EIN LEBEN AUF DER ÜBERHOLSPUR

Ein Mann geht seinen Weg: KTM-Boss Stefan Pierer dreht gnadenlos am Gasgriff und macht auch in der Autoszene von sich reden – so eroberte der gebürtige Steirer die Motorrad-Welt.

Von Gerhard Nöhrer

Stefan Pierer, 1956 geboren, lenkte in Jugendtagen forsch eine KTM Comet, was ein Hinweis auf die spätere Berufung sein könnte. Sein erster Job hatte mit Mobilität allerdings wenig zu tun. 1982 heuerte Pierer als Vertriebsassistent bei der Heizkesselfirma Hoval in Oberösterreich an, wo der Absolvent der Montanuniversität Leoben offensichtlich wesentliche Leute kennenlernte, mit denen er fünf Jahre später mit der Cross Holding den Einstieg in die unternehmerische Karriere wagte.
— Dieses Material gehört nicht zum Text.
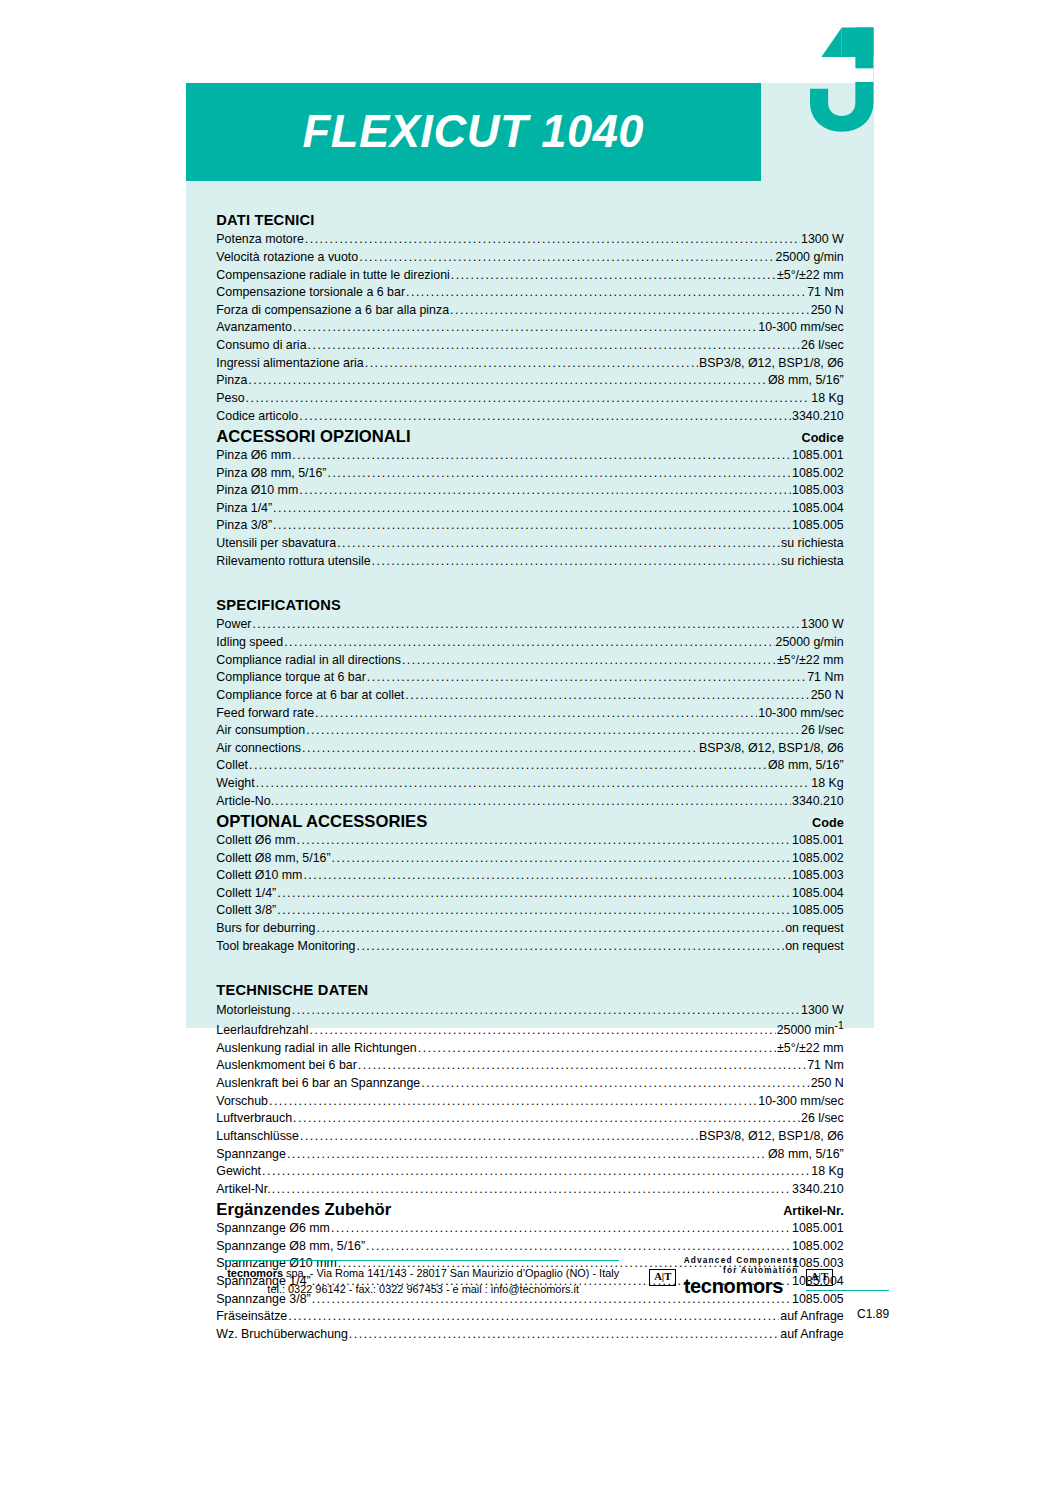FLEXICUT 1040
DATI TECNICI
Potenza motore.......................................................................................................................................................... 1300 W
Velocità rotazione a vuoto.......................................................................................................................................................... 25000 g/min
Compensazione radiale in tutte le direzioni..........................................................................................................................................................±5°/±22 mm
Compensazione torsionale a 6 bar.......................................................................................................................................................... 71 Nm
Forza di compensazione a 6 bar alla pinza.......................................................................................................................................................... 250 N
Avanzamento.......................................................................................................................................................... 10-300 mm/sec
Consumo di aria.......................................................................................................................................................... 26 l/sec
Ingressi alimentazione aria.......................................................................................................................................................... BSP3/8, Ø12, BSP1/8, Ø6
Pinza.......................................................................................................................................................... Ø8 mm, 5/16”
Peso.......................................................................................................................................................... 18 Kg
Codice articolo.......................................................................................................................................................... 3340.210
ACCESSORI OPZIONALI Codice
Pinza Ø6 mm.......................................................................................................................................................... 1085.001
Pinza Ø8 mm, 5/16”.......................................................................................................................................................... 1085.002
Pinza Ø10 mm.......................................................................................................................................................... 1085.003
Pinza 1/4”.......................................................................................................................................................... 1085.004
Pinza 3/8”.......................................................................................................................................................... 1085.005
Utensili per sbavatura.......................................................................................................................................................... su richiesta
Rilevamento rottura utensile.......................................................................................................................................................... su richiesta
SPECIFICATIONS
Power.......................................................................................................................................................... 1300 W
Idling speed.......................................................................................................................................................... 25000 g/min
Compliance radial in all directions..........................................................................................................................................................±5°/±22 mm
Compliance torque at 6 bar.......................................................................................................................................................... 71 Nm
Compliance force at 6 bar at collet.......................................................................................................................................................... 250 N
Feed forward rate.......................................................................................................................................................... 10-300 mm/sec
Air consumption.......................................................................................................................................................... 26 l/sec
Air connections.......................................................................................................................................................... BSP3/8, Ø12, BSP1/8, Ø6
Collet.......................................................................................................................................................... Ø8 mm, 5/16”
Weight.......................................................................................................................................................... 18 Kg
Article-No........................................................................................................................................................... 3340.210
OPTIONAL ACCESSORIES Code
Collett Ø6 mm.......................................................................................................................................................... 1085.001
Collett Ø8 mm, 5/16”.......................................................................................................................................................... 1085.002
Collett Ø10 mm.......................................................................................................................................................... 1085.003
Collett 1/4”.......................................................................................................................................................... 1085.004
Collett 3/8”.......................................................................................................................................................... 1085.005
Burs for deburring.......................................................................................................................................................... on request
Tool breakage Monitoring.......................................................................................................................................................... on request
TECHNISCHE DATEN
Motorleistung.......................................................................................................................................................... 1300 W
Leerlaufdrehzahl.......................................................................................................................................................... 25000 min-1
Auslenkung radial in alle Richtungen..........................................................................................................................................................±5°/±22 mm
Auslenkmoment bei 6 bar.......................................................................................................................................................... 71 Nm
Auslenkraft bei 6 bar an Spannzange.......................................................................................................................................................... 250 N
Vorschub.......................................................................................................................................................... 10-300 mm/sec
Luftverbrauch.......................................................................................................................................................... 26 l/sec
Luftanschlüsse.......................................................................................................................................................... BSP3/8, Ø12, BSP1/8, Ø6
Spannzange.......................................................................................................................................................... Ø8 mm, 5/16”
Gewicht.......................................................................................................................................................... 18 Kg
Artikel-Nr........................................................................................................................................................... 3340.210
Ergänzendes Zubehör Artikel-Nr.
Spannzange Ø6 mm.......................................................................................................................................................... 1085.001
Spannzange Ø8 mm, 5/16”.......................................................................................................................................................... 1085.002
Spannzange Ø10 mm.......................................................................................................................................................... 1085.003
Spannzange 1/4”.......................................................................................................................................................... 1085.004
Spannzange 3/8”.......................................................................................................................................................... 1085.005
Fräseinsätze.......................................................................................................................................................... auf Anfrage
Wz. Bruchüberwachung.......................................................................................................................................................... auf Anfrage
tecnomors spa. - Via Roma 141/143 - 28017 San Maurizio d’Opaglio (NO) - Italy
tel.: 0322 96142 - fax.: 0322 967453 - e mail : info@tecnomors.it
A|T
Advanced Components
for Automation
tecnomors
A|T
C1.89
Auf den Radarschirmen der Wirtschaftsjournalisten tauchte Pierer 1991 auf, als er eine insolvente Motorradmarke übernahm, die er ursprünglich nur restrukturieren und dann weitergeben wollte. Wovon ihn zwei seiner heute engsten Freunde – Heinz Kinigadner und Gerald Kiska – abhielten. Pierer: „Wir haben damals die klassische Phönix-aus-der-Asche-Geschichte geschrieben, mit 160 Mitarbeitern und ein paar tausend Motorrädern.“ Im Vorjahr verkaufte die Pierer Mobility, in der alle Zweiradmarken inklusive E-Bikes gebündelt sind, 381.555 Motorräder der Marken KTM, Husqvarna und GASGAS sowie 157.358 Fahrräder, davon 100.640 E-Bikes.

Heute ist der aus dem obersteirischen 400-Seelen-Dorf Etmißl stammende Diplomingenieur der wohl kraftvollste und einflussreichste Industrielle Österreichs. Dass er eine der erfolgreichsten Unternehmerstorys der Zweiten Republik geschrieben hat, ist unbestritten. In seinem weitverzweigten Wirtschaftsimperium beschäftigt er weltweit 120.000 Mitarbeiter und setzt mit seinen Unternehmen rund acht Milliarden Euro um. Erst kürzlich einverleibte er sich den Zuliefer-Riesen Leoni, ein weiterer Coup ist in der Finalisierungsphase.

STEFAN PIERER
(geb. 25. November 1956 in Bruck an der Mur), Absolvent der Montanuniversität Leoben, baute ein Mobilitätsimperium auf. In seinem weitverzweigten Wirtschaftsimperium beschäftigt er weltweit 120.000 Mitarbeiter und setzt mit seinen Unternehmen rund acht Milliarden Euro um. Erst kürzlich übernahm er den Zuliefer-Riesen Leoni. Pierer hat Partner in Indien und China. Und baut in Graz sein Auto, das Supercar X-Bow und dessen Derivate. Sein Unternehmen ist der größte Motorradhersteller Europas.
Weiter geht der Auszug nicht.